BEGIN
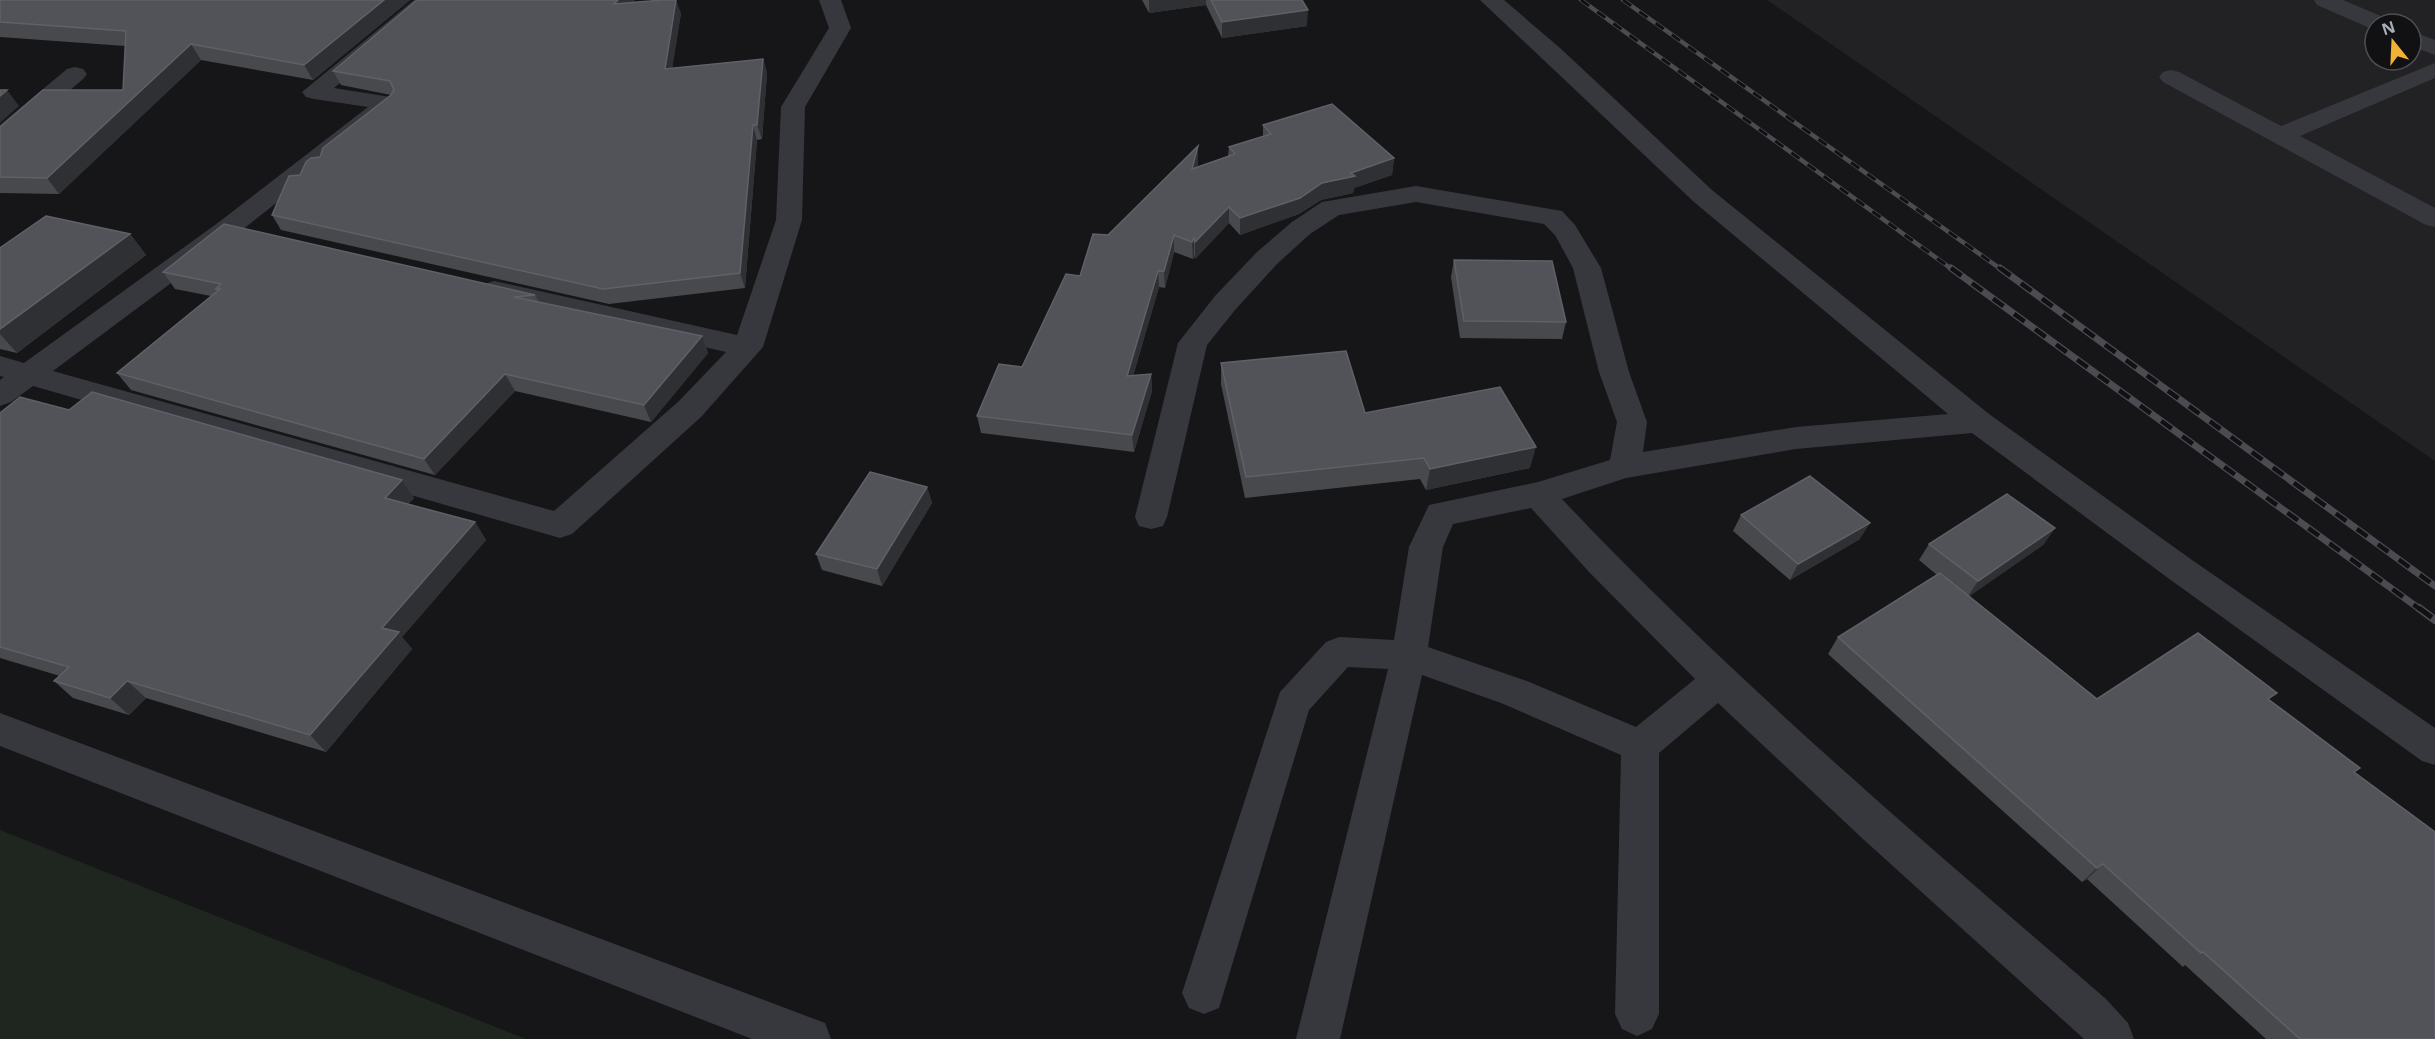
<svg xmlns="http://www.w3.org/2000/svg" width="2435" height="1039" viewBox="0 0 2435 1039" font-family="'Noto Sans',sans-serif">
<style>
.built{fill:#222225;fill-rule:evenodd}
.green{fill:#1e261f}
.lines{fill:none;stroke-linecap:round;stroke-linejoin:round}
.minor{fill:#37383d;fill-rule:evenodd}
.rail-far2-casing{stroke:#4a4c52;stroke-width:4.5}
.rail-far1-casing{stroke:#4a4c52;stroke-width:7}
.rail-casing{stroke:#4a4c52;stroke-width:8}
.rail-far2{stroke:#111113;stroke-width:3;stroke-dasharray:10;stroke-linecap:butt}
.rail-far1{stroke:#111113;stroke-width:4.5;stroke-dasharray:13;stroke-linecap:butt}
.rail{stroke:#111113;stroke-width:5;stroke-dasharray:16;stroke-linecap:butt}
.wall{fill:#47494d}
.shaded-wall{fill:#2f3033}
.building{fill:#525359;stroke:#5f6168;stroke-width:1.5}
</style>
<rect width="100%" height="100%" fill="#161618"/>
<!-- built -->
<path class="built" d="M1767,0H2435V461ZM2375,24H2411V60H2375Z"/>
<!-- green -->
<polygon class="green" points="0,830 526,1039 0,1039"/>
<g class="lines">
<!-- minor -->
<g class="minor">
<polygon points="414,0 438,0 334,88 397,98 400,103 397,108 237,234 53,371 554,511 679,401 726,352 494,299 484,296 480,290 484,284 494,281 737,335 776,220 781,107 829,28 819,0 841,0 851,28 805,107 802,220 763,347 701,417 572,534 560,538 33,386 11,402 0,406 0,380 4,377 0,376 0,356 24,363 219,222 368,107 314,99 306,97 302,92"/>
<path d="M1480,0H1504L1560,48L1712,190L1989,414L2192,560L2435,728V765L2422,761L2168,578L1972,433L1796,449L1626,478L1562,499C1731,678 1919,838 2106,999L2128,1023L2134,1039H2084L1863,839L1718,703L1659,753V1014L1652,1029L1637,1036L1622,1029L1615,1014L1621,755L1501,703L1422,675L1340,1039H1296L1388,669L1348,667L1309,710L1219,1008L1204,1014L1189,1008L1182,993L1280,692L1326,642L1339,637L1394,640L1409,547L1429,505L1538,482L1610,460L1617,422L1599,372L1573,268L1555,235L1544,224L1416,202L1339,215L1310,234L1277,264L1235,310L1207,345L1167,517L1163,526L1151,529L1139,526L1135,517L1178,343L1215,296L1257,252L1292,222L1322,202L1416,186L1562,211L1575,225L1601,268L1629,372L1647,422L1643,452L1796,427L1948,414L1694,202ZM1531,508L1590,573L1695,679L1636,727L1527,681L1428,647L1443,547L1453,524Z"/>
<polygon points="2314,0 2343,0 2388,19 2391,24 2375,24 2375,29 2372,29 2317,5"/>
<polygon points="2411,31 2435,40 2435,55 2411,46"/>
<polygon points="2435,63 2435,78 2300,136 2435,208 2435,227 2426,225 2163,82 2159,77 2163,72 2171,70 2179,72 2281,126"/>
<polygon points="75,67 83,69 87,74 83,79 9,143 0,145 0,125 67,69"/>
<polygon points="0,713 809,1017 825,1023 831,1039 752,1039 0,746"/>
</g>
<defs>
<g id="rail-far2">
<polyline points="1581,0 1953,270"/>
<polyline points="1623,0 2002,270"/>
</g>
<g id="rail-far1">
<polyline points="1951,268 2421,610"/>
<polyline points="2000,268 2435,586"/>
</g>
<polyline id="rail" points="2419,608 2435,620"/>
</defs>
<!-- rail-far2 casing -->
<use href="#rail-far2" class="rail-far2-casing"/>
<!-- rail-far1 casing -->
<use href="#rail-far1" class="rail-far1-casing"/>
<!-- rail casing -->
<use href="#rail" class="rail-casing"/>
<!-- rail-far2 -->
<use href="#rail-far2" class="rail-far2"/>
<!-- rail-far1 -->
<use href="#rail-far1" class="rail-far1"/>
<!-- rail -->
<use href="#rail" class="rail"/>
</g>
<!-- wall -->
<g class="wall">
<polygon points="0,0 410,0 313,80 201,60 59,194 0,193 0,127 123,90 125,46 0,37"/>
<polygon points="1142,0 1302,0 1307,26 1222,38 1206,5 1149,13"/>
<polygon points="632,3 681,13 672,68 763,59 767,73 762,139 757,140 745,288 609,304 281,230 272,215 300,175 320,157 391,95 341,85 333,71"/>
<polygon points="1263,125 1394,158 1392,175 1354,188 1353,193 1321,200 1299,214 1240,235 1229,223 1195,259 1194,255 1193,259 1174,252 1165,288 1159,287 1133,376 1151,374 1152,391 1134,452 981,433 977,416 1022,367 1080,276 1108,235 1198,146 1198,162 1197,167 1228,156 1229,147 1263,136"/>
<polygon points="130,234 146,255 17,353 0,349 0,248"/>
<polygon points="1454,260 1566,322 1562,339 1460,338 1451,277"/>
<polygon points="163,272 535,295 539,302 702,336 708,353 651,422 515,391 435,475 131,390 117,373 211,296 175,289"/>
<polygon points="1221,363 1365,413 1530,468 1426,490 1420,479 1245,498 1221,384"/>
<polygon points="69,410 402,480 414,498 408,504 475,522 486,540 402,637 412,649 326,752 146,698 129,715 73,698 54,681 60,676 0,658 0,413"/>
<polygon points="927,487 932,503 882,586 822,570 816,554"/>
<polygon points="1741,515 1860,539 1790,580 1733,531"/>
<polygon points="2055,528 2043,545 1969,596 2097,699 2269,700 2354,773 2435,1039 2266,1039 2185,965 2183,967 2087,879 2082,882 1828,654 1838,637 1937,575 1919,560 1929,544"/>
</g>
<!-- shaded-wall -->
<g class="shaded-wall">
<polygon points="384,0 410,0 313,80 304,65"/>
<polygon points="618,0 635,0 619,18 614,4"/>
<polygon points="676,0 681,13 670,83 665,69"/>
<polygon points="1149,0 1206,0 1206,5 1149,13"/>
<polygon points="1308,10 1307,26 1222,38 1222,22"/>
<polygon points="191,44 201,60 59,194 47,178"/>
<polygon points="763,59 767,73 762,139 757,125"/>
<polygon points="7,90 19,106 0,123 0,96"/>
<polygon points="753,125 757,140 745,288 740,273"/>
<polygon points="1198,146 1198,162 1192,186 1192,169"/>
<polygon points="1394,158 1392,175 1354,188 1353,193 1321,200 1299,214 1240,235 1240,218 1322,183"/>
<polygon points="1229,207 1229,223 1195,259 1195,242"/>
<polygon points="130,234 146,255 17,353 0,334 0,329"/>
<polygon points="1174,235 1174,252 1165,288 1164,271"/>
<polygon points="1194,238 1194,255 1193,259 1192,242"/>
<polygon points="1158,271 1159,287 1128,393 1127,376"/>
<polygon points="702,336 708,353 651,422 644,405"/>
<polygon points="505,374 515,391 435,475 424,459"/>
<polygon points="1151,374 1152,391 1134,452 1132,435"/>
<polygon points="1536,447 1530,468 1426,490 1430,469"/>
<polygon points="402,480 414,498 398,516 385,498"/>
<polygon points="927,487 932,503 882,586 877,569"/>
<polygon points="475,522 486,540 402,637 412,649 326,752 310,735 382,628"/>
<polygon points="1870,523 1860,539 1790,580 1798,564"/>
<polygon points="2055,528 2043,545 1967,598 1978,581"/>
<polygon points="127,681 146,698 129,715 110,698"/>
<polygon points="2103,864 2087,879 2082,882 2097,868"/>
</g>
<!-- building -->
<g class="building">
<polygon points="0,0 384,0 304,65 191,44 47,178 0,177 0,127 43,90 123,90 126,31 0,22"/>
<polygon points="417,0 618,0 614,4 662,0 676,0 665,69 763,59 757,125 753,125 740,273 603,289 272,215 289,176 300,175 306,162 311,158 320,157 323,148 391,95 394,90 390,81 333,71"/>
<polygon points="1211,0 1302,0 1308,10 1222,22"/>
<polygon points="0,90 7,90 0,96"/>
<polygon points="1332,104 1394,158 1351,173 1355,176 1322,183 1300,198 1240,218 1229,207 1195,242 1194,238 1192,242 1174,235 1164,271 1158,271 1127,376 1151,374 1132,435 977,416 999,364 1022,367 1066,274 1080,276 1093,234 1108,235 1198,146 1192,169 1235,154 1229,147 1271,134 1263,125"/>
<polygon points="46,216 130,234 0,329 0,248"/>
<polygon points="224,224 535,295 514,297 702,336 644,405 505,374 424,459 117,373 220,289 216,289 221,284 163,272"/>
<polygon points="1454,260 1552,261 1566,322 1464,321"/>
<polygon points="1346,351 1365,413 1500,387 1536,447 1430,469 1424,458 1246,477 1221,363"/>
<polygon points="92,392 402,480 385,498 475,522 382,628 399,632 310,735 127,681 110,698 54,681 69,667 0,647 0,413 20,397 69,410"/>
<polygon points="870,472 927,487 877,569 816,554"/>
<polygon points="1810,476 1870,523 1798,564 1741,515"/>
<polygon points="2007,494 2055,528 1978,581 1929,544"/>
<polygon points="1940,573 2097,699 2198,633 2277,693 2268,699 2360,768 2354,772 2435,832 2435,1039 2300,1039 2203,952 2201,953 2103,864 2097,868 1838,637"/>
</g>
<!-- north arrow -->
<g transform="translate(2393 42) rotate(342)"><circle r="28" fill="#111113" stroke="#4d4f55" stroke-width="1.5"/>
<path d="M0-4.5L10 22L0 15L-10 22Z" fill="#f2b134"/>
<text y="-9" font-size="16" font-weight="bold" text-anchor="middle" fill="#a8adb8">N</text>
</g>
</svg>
END
# Problem description:
Search the data above for the word "dasharray". Copy each line it is in.

# Answer to this exercise:
.rail-far2{stroke:#111113;stroke-width:3;stroke-dasharray:10;stroke-linecap:butt}
.rail-far1{stroke:#111113;stroke-width:4.5;stroke-dasharray:13;stroke-linecap:butt}
.rail{stroke:#111113;stroke-width:5;stroke-dasharray:16;stroke-linecap:butt}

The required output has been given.